**Task goal**
Copy out every line of each item below word for word, with each field name and value unchanged.

**Information given**
>> begin

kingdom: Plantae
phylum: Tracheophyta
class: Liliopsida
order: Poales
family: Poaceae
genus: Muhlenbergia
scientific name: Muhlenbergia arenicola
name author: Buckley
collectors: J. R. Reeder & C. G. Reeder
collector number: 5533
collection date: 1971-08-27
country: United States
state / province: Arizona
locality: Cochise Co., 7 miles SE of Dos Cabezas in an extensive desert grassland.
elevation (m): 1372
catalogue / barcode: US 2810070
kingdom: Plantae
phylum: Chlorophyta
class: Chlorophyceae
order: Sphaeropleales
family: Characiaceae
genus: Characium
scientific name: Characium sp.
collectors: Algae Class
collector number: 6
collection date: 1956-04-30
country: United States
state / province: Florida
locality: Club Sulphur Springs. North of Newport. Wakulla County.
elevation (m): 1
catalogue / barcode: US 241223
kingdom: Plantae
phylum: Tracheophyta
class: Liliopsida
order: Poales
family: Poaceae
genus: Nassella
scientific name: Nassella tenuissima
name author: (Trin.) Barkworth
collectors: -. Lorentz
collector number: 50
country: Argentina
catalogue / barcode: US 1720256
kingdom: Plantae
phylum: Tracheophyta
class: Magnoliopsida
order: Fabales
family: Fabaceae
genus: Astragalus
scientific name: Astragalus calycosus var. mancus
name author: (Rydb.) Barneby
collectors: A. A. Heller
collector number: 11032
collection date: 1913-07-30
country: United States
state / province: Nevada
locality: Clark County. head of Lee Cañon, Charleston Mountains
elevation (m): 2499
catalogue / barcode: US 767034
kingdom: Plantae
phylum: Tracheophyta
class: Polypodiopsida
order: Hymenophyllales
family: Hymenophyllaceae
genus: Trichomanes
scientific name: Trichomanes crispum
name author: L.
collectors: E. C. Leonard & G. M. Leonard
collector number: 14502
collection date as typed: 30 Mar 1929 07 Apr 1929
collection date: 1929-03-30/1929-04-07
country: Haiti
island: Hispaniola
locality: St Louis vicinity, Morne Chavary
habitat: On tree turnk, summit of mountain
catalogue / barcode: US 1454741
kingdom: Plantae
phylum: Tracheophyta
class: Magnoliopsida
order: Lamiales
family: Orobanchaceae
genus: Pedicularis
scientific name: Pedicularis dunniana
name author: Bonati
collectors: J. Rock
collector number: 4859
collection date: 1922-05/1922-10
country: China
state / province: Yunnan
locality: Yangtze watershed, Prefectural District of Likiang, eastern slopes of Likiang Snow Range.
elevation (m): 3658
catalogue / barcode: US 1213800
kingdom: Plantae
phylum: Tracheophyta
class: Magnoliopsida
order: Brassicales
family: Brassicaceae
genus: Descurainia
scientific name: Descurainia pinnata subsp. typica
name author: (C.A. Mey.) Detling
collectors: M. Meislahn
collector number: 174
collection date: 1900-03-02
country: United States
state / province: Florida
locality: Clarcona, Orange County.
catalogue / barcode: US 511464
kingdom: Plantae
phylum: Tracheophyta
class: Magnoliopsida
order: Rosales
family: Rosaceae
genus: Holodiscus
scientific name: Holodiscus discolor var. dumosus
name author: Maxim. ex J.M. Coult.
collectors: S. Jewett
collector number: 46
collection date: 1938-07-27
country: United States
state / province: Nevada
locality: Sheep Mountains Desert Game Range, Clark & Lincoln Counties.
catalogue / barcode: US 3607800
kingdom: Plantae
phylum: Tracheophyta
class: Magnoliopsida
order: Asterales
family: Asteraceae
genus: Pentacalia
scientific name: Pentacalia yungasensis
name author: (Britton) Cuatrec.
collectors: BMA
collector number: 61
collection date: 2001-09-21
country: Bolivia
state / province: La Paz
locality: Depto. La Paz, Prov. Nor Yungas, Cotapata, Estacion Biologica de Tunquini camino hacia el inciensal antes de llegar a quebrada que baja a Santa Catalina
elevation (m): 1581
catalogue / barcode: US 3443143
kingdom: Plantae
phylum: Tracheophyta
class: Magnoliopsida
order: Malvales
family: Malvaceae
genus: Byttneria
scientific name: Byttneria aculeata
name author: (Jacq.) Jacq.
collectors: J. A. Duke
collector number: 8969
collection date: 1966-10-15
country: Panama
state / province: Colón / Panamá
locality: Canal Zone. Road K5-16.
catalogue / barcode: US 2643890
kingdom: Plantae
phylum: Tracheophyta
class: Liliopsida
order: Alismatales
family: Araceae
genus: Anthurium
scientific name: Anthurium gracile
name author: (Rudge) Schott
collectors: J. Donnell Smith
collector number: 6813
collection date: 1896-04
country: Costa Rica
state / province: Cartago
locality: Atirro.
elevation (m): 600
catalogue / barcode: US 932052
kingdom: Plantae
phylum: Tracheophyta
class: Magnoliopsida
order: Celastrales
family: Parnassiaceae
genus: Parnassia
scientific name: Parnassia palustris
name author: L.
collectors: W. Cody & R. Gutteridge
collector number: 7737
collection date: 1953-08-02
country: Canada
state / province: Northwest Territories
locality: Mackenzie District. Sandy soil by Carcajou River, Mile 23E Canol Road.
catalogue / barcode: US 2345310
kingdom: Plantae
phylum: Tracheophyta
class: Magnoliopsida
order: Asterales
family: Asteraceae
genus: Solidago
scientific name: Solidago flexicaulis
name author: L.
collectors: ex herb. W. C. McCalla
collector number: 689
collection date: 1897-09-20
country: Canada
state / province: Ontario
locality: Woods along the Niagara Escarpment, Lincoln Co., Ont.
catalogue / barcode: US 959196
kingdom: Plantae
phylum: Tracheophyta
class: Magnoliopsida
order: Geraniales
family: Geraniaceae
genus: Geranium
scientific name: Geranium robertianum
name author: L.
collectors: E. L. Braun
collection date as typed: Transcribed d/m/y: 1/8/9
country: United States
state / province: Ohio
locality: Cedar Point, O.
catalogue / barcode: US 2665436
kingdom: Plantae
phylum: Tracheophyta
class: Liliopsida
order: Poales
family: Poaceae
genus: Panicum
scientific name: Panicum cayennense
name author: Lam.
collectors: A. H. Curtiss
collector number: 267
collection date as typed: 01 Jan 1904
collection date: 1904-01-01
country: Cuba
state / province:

>> end

**Result for this task**
kingdom: Plantae
phylum: Tracheophyta
class: Liliopsida
order: Poales
family: Poaceae
genus: Muhlenbergia
scientific name: Muhlenbergia arenicola
name author: Buckley
collectors: J. R. Reeder & C. G. Reeder
collector number: 5533
collection date: 1971-08-27
country: United States
state / province: Arizona
locality: Cochise Co., 7 miles SE of Dos Cabezas in an extensive desert grassland.
elevation (m): 1372
catalogue / barcode: US 2810070
kingdom: Plantae
phylum: Chlorophyta
class: Chlorophyceae
order: Sphaeropleales
family: Characiaceae
genus: Characium
scientific name: Characium sp.
collectors: Algae Class
collector number: 6
collection date: 1956-04-30
country: United States
state / province: Florida
locality: Club Sulphur Springs. North of Newport. Wakulla County.
elevation (m): 1
catalogue / barcode: US 241223
kingdom: Plantae
phylum: Tracheophyta
class: Liliopsida
order: Poales
family: Poaceae
genus: Nassella
scientific name: Nassella tenuissima
name author: (Trin.) Barkworth
collectors: -. Lorentz
collector number: 50
country: Argentina
catalogue / barcode: US 1720256
kingdom: Plantae
phylum: Tracheophyta
class: Magnoliopsida
order: Fabales
family: Fabaceae
genus: Astragalus
scientific name: Astragalus calycosus var. mancus
name author: (Rydb.) Barneby
collectors: A. A. Heller
collector number: 11032
collection date: 1913-07-30
country: United States
state / province: Nevada
locality: Clark County. head of Lee Cañon, Charleston Mountains
elevation (m): 2499
catalogue / barcode: US 767034
kingdom: Plantae
phylum: Tracheophyta
class: Polypodiopsida
order: Hymenophyllales
family: Hymenophyllaceae
genus: Trichomanes
scientific name: Trichomanes crispum
name author: L.
collectors: E. C. Leonard & G. M. Leonard
collector number: 14502
collection date as typed: 30 Mar 1929 07 Apr 1929
collection date: 1929-03-30/1929-04-07
country: Haiti
island: Hispaniola
locality: St Louis vicinity, Morne Chavary
habitat: On tree turnk, summit of mountain
catalogue / barcode: US 1454741
kingdom: Plantae
phylum: Tracheophyta
class: Magnoliopsida
order: Lamiales
family: Orobanchaceae
genus: Pedicularis
scientific name: Pedicularis dunniana
name author: Bonati
collectors: J. Rock
collector number: 4859
collection date: 1922-05/1922-10
country: China
state / province: Yunnan
locality: Yangtze watershed, Prefectural District of Likiang, eastern slopes of Likiang Snow Range.
elevation (m): 3658
catalogue / barcode: US 1213800
kingdom: Plantae
phylum: Tracheophyta
class: Magnoliopsida
order: Brassicales
family: Brassicaceae
genus: Descurainia
scientific name: Descurainia pinnata subsp. typica
name author: (C.A. Mey.) Detling
collectors: M. Meislahn
collector number: 174
collection date: 1900-03-02
country: United States
state / province: Florida
locality: Clarcona, Orange County.
catalogue / barcode: US 511464
kingdom: Plantae
phylum: Tracheophyta
class: Magnoliopsida
order: Rosales
family: Rosaceae
genus: Holodiscus
scientific name: Holodiscus discolor var. dumosus
name author: Maxim. ex J.M. Coult.
collectors: S. Jewett
collector number: 46
collection date: 1938-07-27
country: United States
state / province: Nevada
locality: Sheep Mountains Desert Game Range, Clark & Lincoln Counties.
catalogue / barcode: US 3607800
kingdom: Plantae
phylum: Tracheophyta
class: Magnoliopsida
order: Asterales
family: Asteraceae
genus: Pentacalia
scientific name: Pentacalia yungasensis
name author: (Britton) Cuatrec.
collectors: BMA
collector number: 61
collection date: 2001-09-21
country: Bolivia
state / province: La Paz
locality: Depto. La Paz, Prov. Nor Yungas, Cotapata, Estacion Biologica de Tunquini camino hacia el inciensal antes de llegar a quebrada que baja a Santa Catalina
elevation (m): 1581
catalogue / barcode: US 3443143
kingdom: Plantae
phylum: Tracheophyta
class: Magnoliopsida
order: Malvales
family: Malvaceae
genus: Byttneria
scientific name: Byttneria aculeata
name author: (Jacq.) Jacq.
collectors: J. A. Duke
collector number: 8969
collection date: 1966-10-15
country: Panama
state / province: Colón / Panamá
locality: Canal Zone. Road K5-16.
catalogue / barcode: US 2643890
kingdom: Plantae
phylum: Tracheophyta
class: Liliopsida
order: Alismatales
family: Araceae
genus: Anthurium
scientific name: Anthurium gracile
name author: (Rudge) Schott
collectors: J. Donnell Smith
collector number: 6813
collection date: 1896-04
country: Costa Rica
state / province: Cartago
locality: Atirro.
elevation (m): 600
catalogue / barcode: US 932052
kingdom: Plantae
phylum: Tracheophyta
class: Magnoliopsida
order: Celastrales
family: Parnassiaceae
genus: Parnassia
scientific name: Parnassia palustris
name author: L.
collectors: W. Cody & R. Gutteridge
collector number: 7737
collection date: 1953-08-02
country: Canada
state / province: Northwest Territories
locality: Mackenzie District. Sandy soil by Carcajou River, Mile 23E Canol Road.
catalogue / barcode: US 2345310
kingdom: Plantae
phylum: Tracheophyta
class: Magnoliopsida
order: Asterales
family: Asteraceae
genus: Solidago
scientific name: Solidago flexicaulis
name author: L.
collectors: ex herb. W. C. McCalla
collector number: 689
collection date: 1897-09-20
country: Canada
state / province: Ontario
locality: Woods along the Niagara Escarpment, Lincoln Co., Ont.
catalogue / barcode: US 959196
kingdom: Plantae
phylum: Tracheophyta
class: Magnoliopsida
order: Geraniales
family: Geraniaceae
genus: Geranium
scientific name: Geranium robertianum
name author: L.
collectors: E. L. Braun
collection date as typed: Transcribed d/m/y: 1/8/9
country: United States
state / province: Ohio
locality: Cedar Point, O.
catalogue / barcode: US 2665436
kingdom: Plantae
phylum: Tracheophyta
class: Liliopsida
order: Poales
family: Poaceae
genus: Panicum
scientific name: Panicum cayennense
name author: Lam.
collectors: A. H. Curtiss
collector number: 267
collection date as typed: 01 Jan 1904
collection date: 1904-01-01
country: Cuba
state / province:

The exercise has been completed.